You’ve spent six months to a year breaking your story, outlining it, then sitting down to write the screenplay. You’ve finished your first draft. It’s far from perfect. Some people call the first draft “the vomit draft.” The important thing is – you finished it.
You might have been working a day job, writing when you could. You might have had to support a family, and had to make difficult sacrifices. It can be emotionally exhausting. Take time to reflect on what you’ve accomplished. Celebrate with someone close to you who understands how important this event is. Reward yourself.
Now I’d recommend taking a short break from this story and these characters. Put the script away and come up with some other ideas for screenplays. Having lots of ideas in various stages of development sort of bulletproofs you from rejection. If they don’t like the script you submit, you have many others.
What do you do next?
1. You might want to copyright your first draft.
You’ve got to be careful who you tell about the project. You don’t want to get ripped off. You can register your script with the Writers Guild of America for between $10 and $20. This can be a short term solution.
However, copyrighting is far superior. The WGA registration only lasts for five years. Copyrights last for the life of he writer plus 70 years.
How do you copyright your script?
It’s best to do it on-line. You go to the Copyright Office Electronic System on-line, where you’ll be asked to complete an application. You pay the $35-$55 fee. You submit your work, then wait for your script to be copyrighted. The process will take several months. You can use the mail, but it’s more expensive and takes longer.
Your script is going to change after this first draft, as you incorporate feedback. You’ll also want to copyright the final polished draft.
Keep in mind, you have to kind of trust people in this business. In order to sell a project you have to pitch it, or give it to people to read. You do have to get used to talking about your project when selling it.
Ideas do get stolen. It just doesn’t happen all the time. You have to be able to live with risks. There may be hundreds of readers, and producers reading your script before someone decides to buy it.
2.Move on to the second and third drafts, then prepare for feedback.
Take your time with the next draft and the subsequent drafts. Whereas you could write almost stream-of-consciousness in your first draft you need to be more focused and deliberate.
Get your script to the point where you can’t think of ways to improve it. Now other people have to read it. You’ve got to prepare for feedback. Put yourself in a frame of mind to accept constructive criticism. Nobody likes this part.
If your self-esteem is at an all time low, you’ might want to put this off. People will be judging your script. Just remember, it’s the script. They’re critiquing the script. It’s not you. Plus, you have plenty of other ideas. And remember, you can get 1,000 “no’s” but it only takes one “yes.”
3. Ask trusted friend who is also a writer to read your work.
Your friends will generally say good things. This is a safe way to start showing your work.
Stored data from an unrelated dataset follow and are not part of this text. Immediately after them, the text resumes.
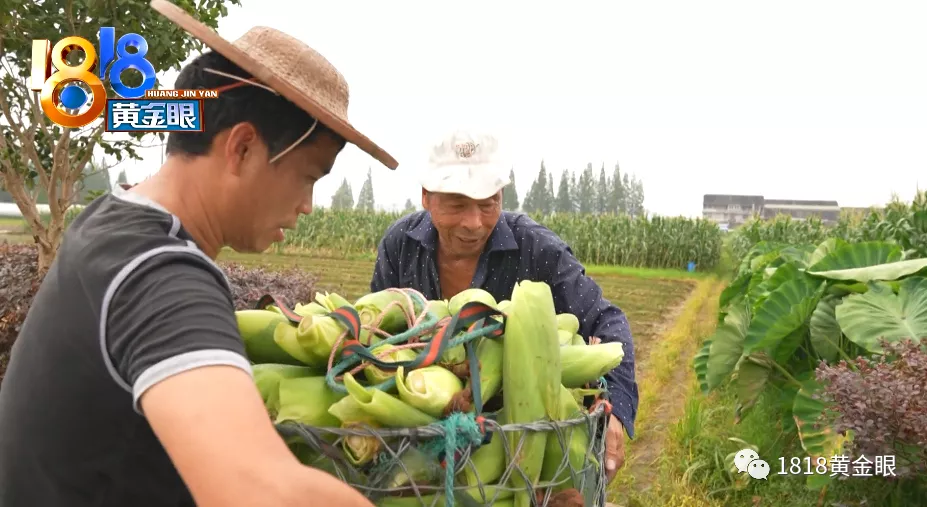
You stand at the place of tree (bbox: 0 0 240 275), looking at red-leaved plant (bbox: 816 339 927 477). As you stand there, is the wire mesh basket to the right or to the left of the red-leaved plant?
right

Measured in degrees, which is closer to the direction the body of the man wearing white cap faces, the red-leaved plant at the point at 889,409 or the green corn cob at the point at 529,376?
the green corn cob

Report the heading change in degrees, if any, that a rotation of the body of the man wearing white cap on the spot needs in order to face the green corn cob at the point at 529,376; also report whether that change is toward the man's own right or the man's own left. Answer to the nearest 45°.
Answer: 0° — they already face it

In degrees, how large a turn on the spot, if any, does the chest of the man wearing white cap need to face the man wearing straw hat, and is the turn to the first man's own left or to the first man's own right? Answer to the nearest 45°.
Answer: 0° — they already face them

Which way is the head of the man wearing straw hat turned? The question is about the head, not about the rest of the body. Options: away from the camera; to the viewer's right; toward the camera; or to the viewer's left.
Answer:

Next, if you’ve cultivated connections who write professionally, give it to them for a critique. Two is better than one, if possible. Listen to their critiques.
Your friends and other writers at about your level will often be good at finding problems with your script. More often than not, they’re right. However, at this level they’re rarely right about how to fix the problem.
4. Some people do table reads, using actors to read the parts out loud.
This can be helpful, too. If it’s a comedy you can tell which jokes work. The table read can tell you if scenes fall flat, if you need some cuts, and where clarification might be necessary. The people reading the roles may have valuable input, too. There are writing groups in LA that hold table reads for their members. They may charge $30 a month, but it’s worth it.
There’s a website called Deadline Junkies Screenwriter’s Lab that also offers table reads for writers. Their membership fees are reasonable. They not only have professional actors read your script, they have professional writers come and give you feedback.
5. Compare the various critiques and decide what needs to be fixed.
Be tough with yourself. The marketplace will be unforgiving. Try to remain objective, and remember, your career is about writing many screenplays on spec. If this one doesn’t sell, it may be the one that gets you a pitch session.
Figure out what the most important fixes are, then incorporate them into your next draft.
6. If you can afford it, this is a good time to send this more polished script to a professional story analyst.
Make sure the reader is someone you trust. I’ve sent scripts to an individual which screens screenplays for Sundance Labs.
I recall paying him $250 to evaluate and more to hear an hour or two of feedback. He’s always allowed me to tape record our sessions together, which helped with the next rewrite. I know, you’re saying “Ack. More rewrites!!?, but this is what writers are doing today.
Really, even professional writers, these days, who’ve had screenplays produced, don’t want to turn a script in to their agents, without getting professional-level feedback.
7. Incorporate the new changes into your screenplay.
You don’t have to change everything everyone says, but if there’s a trend, you’d be wise to follow it. This is your final draft. It’ll be your calling card screenplay. This (hopefully) will be the script that kicks off your career.
Remember, however, it’s just one of many great scripts you’ll be writing. Consider all your other ideas and projects. If this one doesn’t hit, maybe the next one will.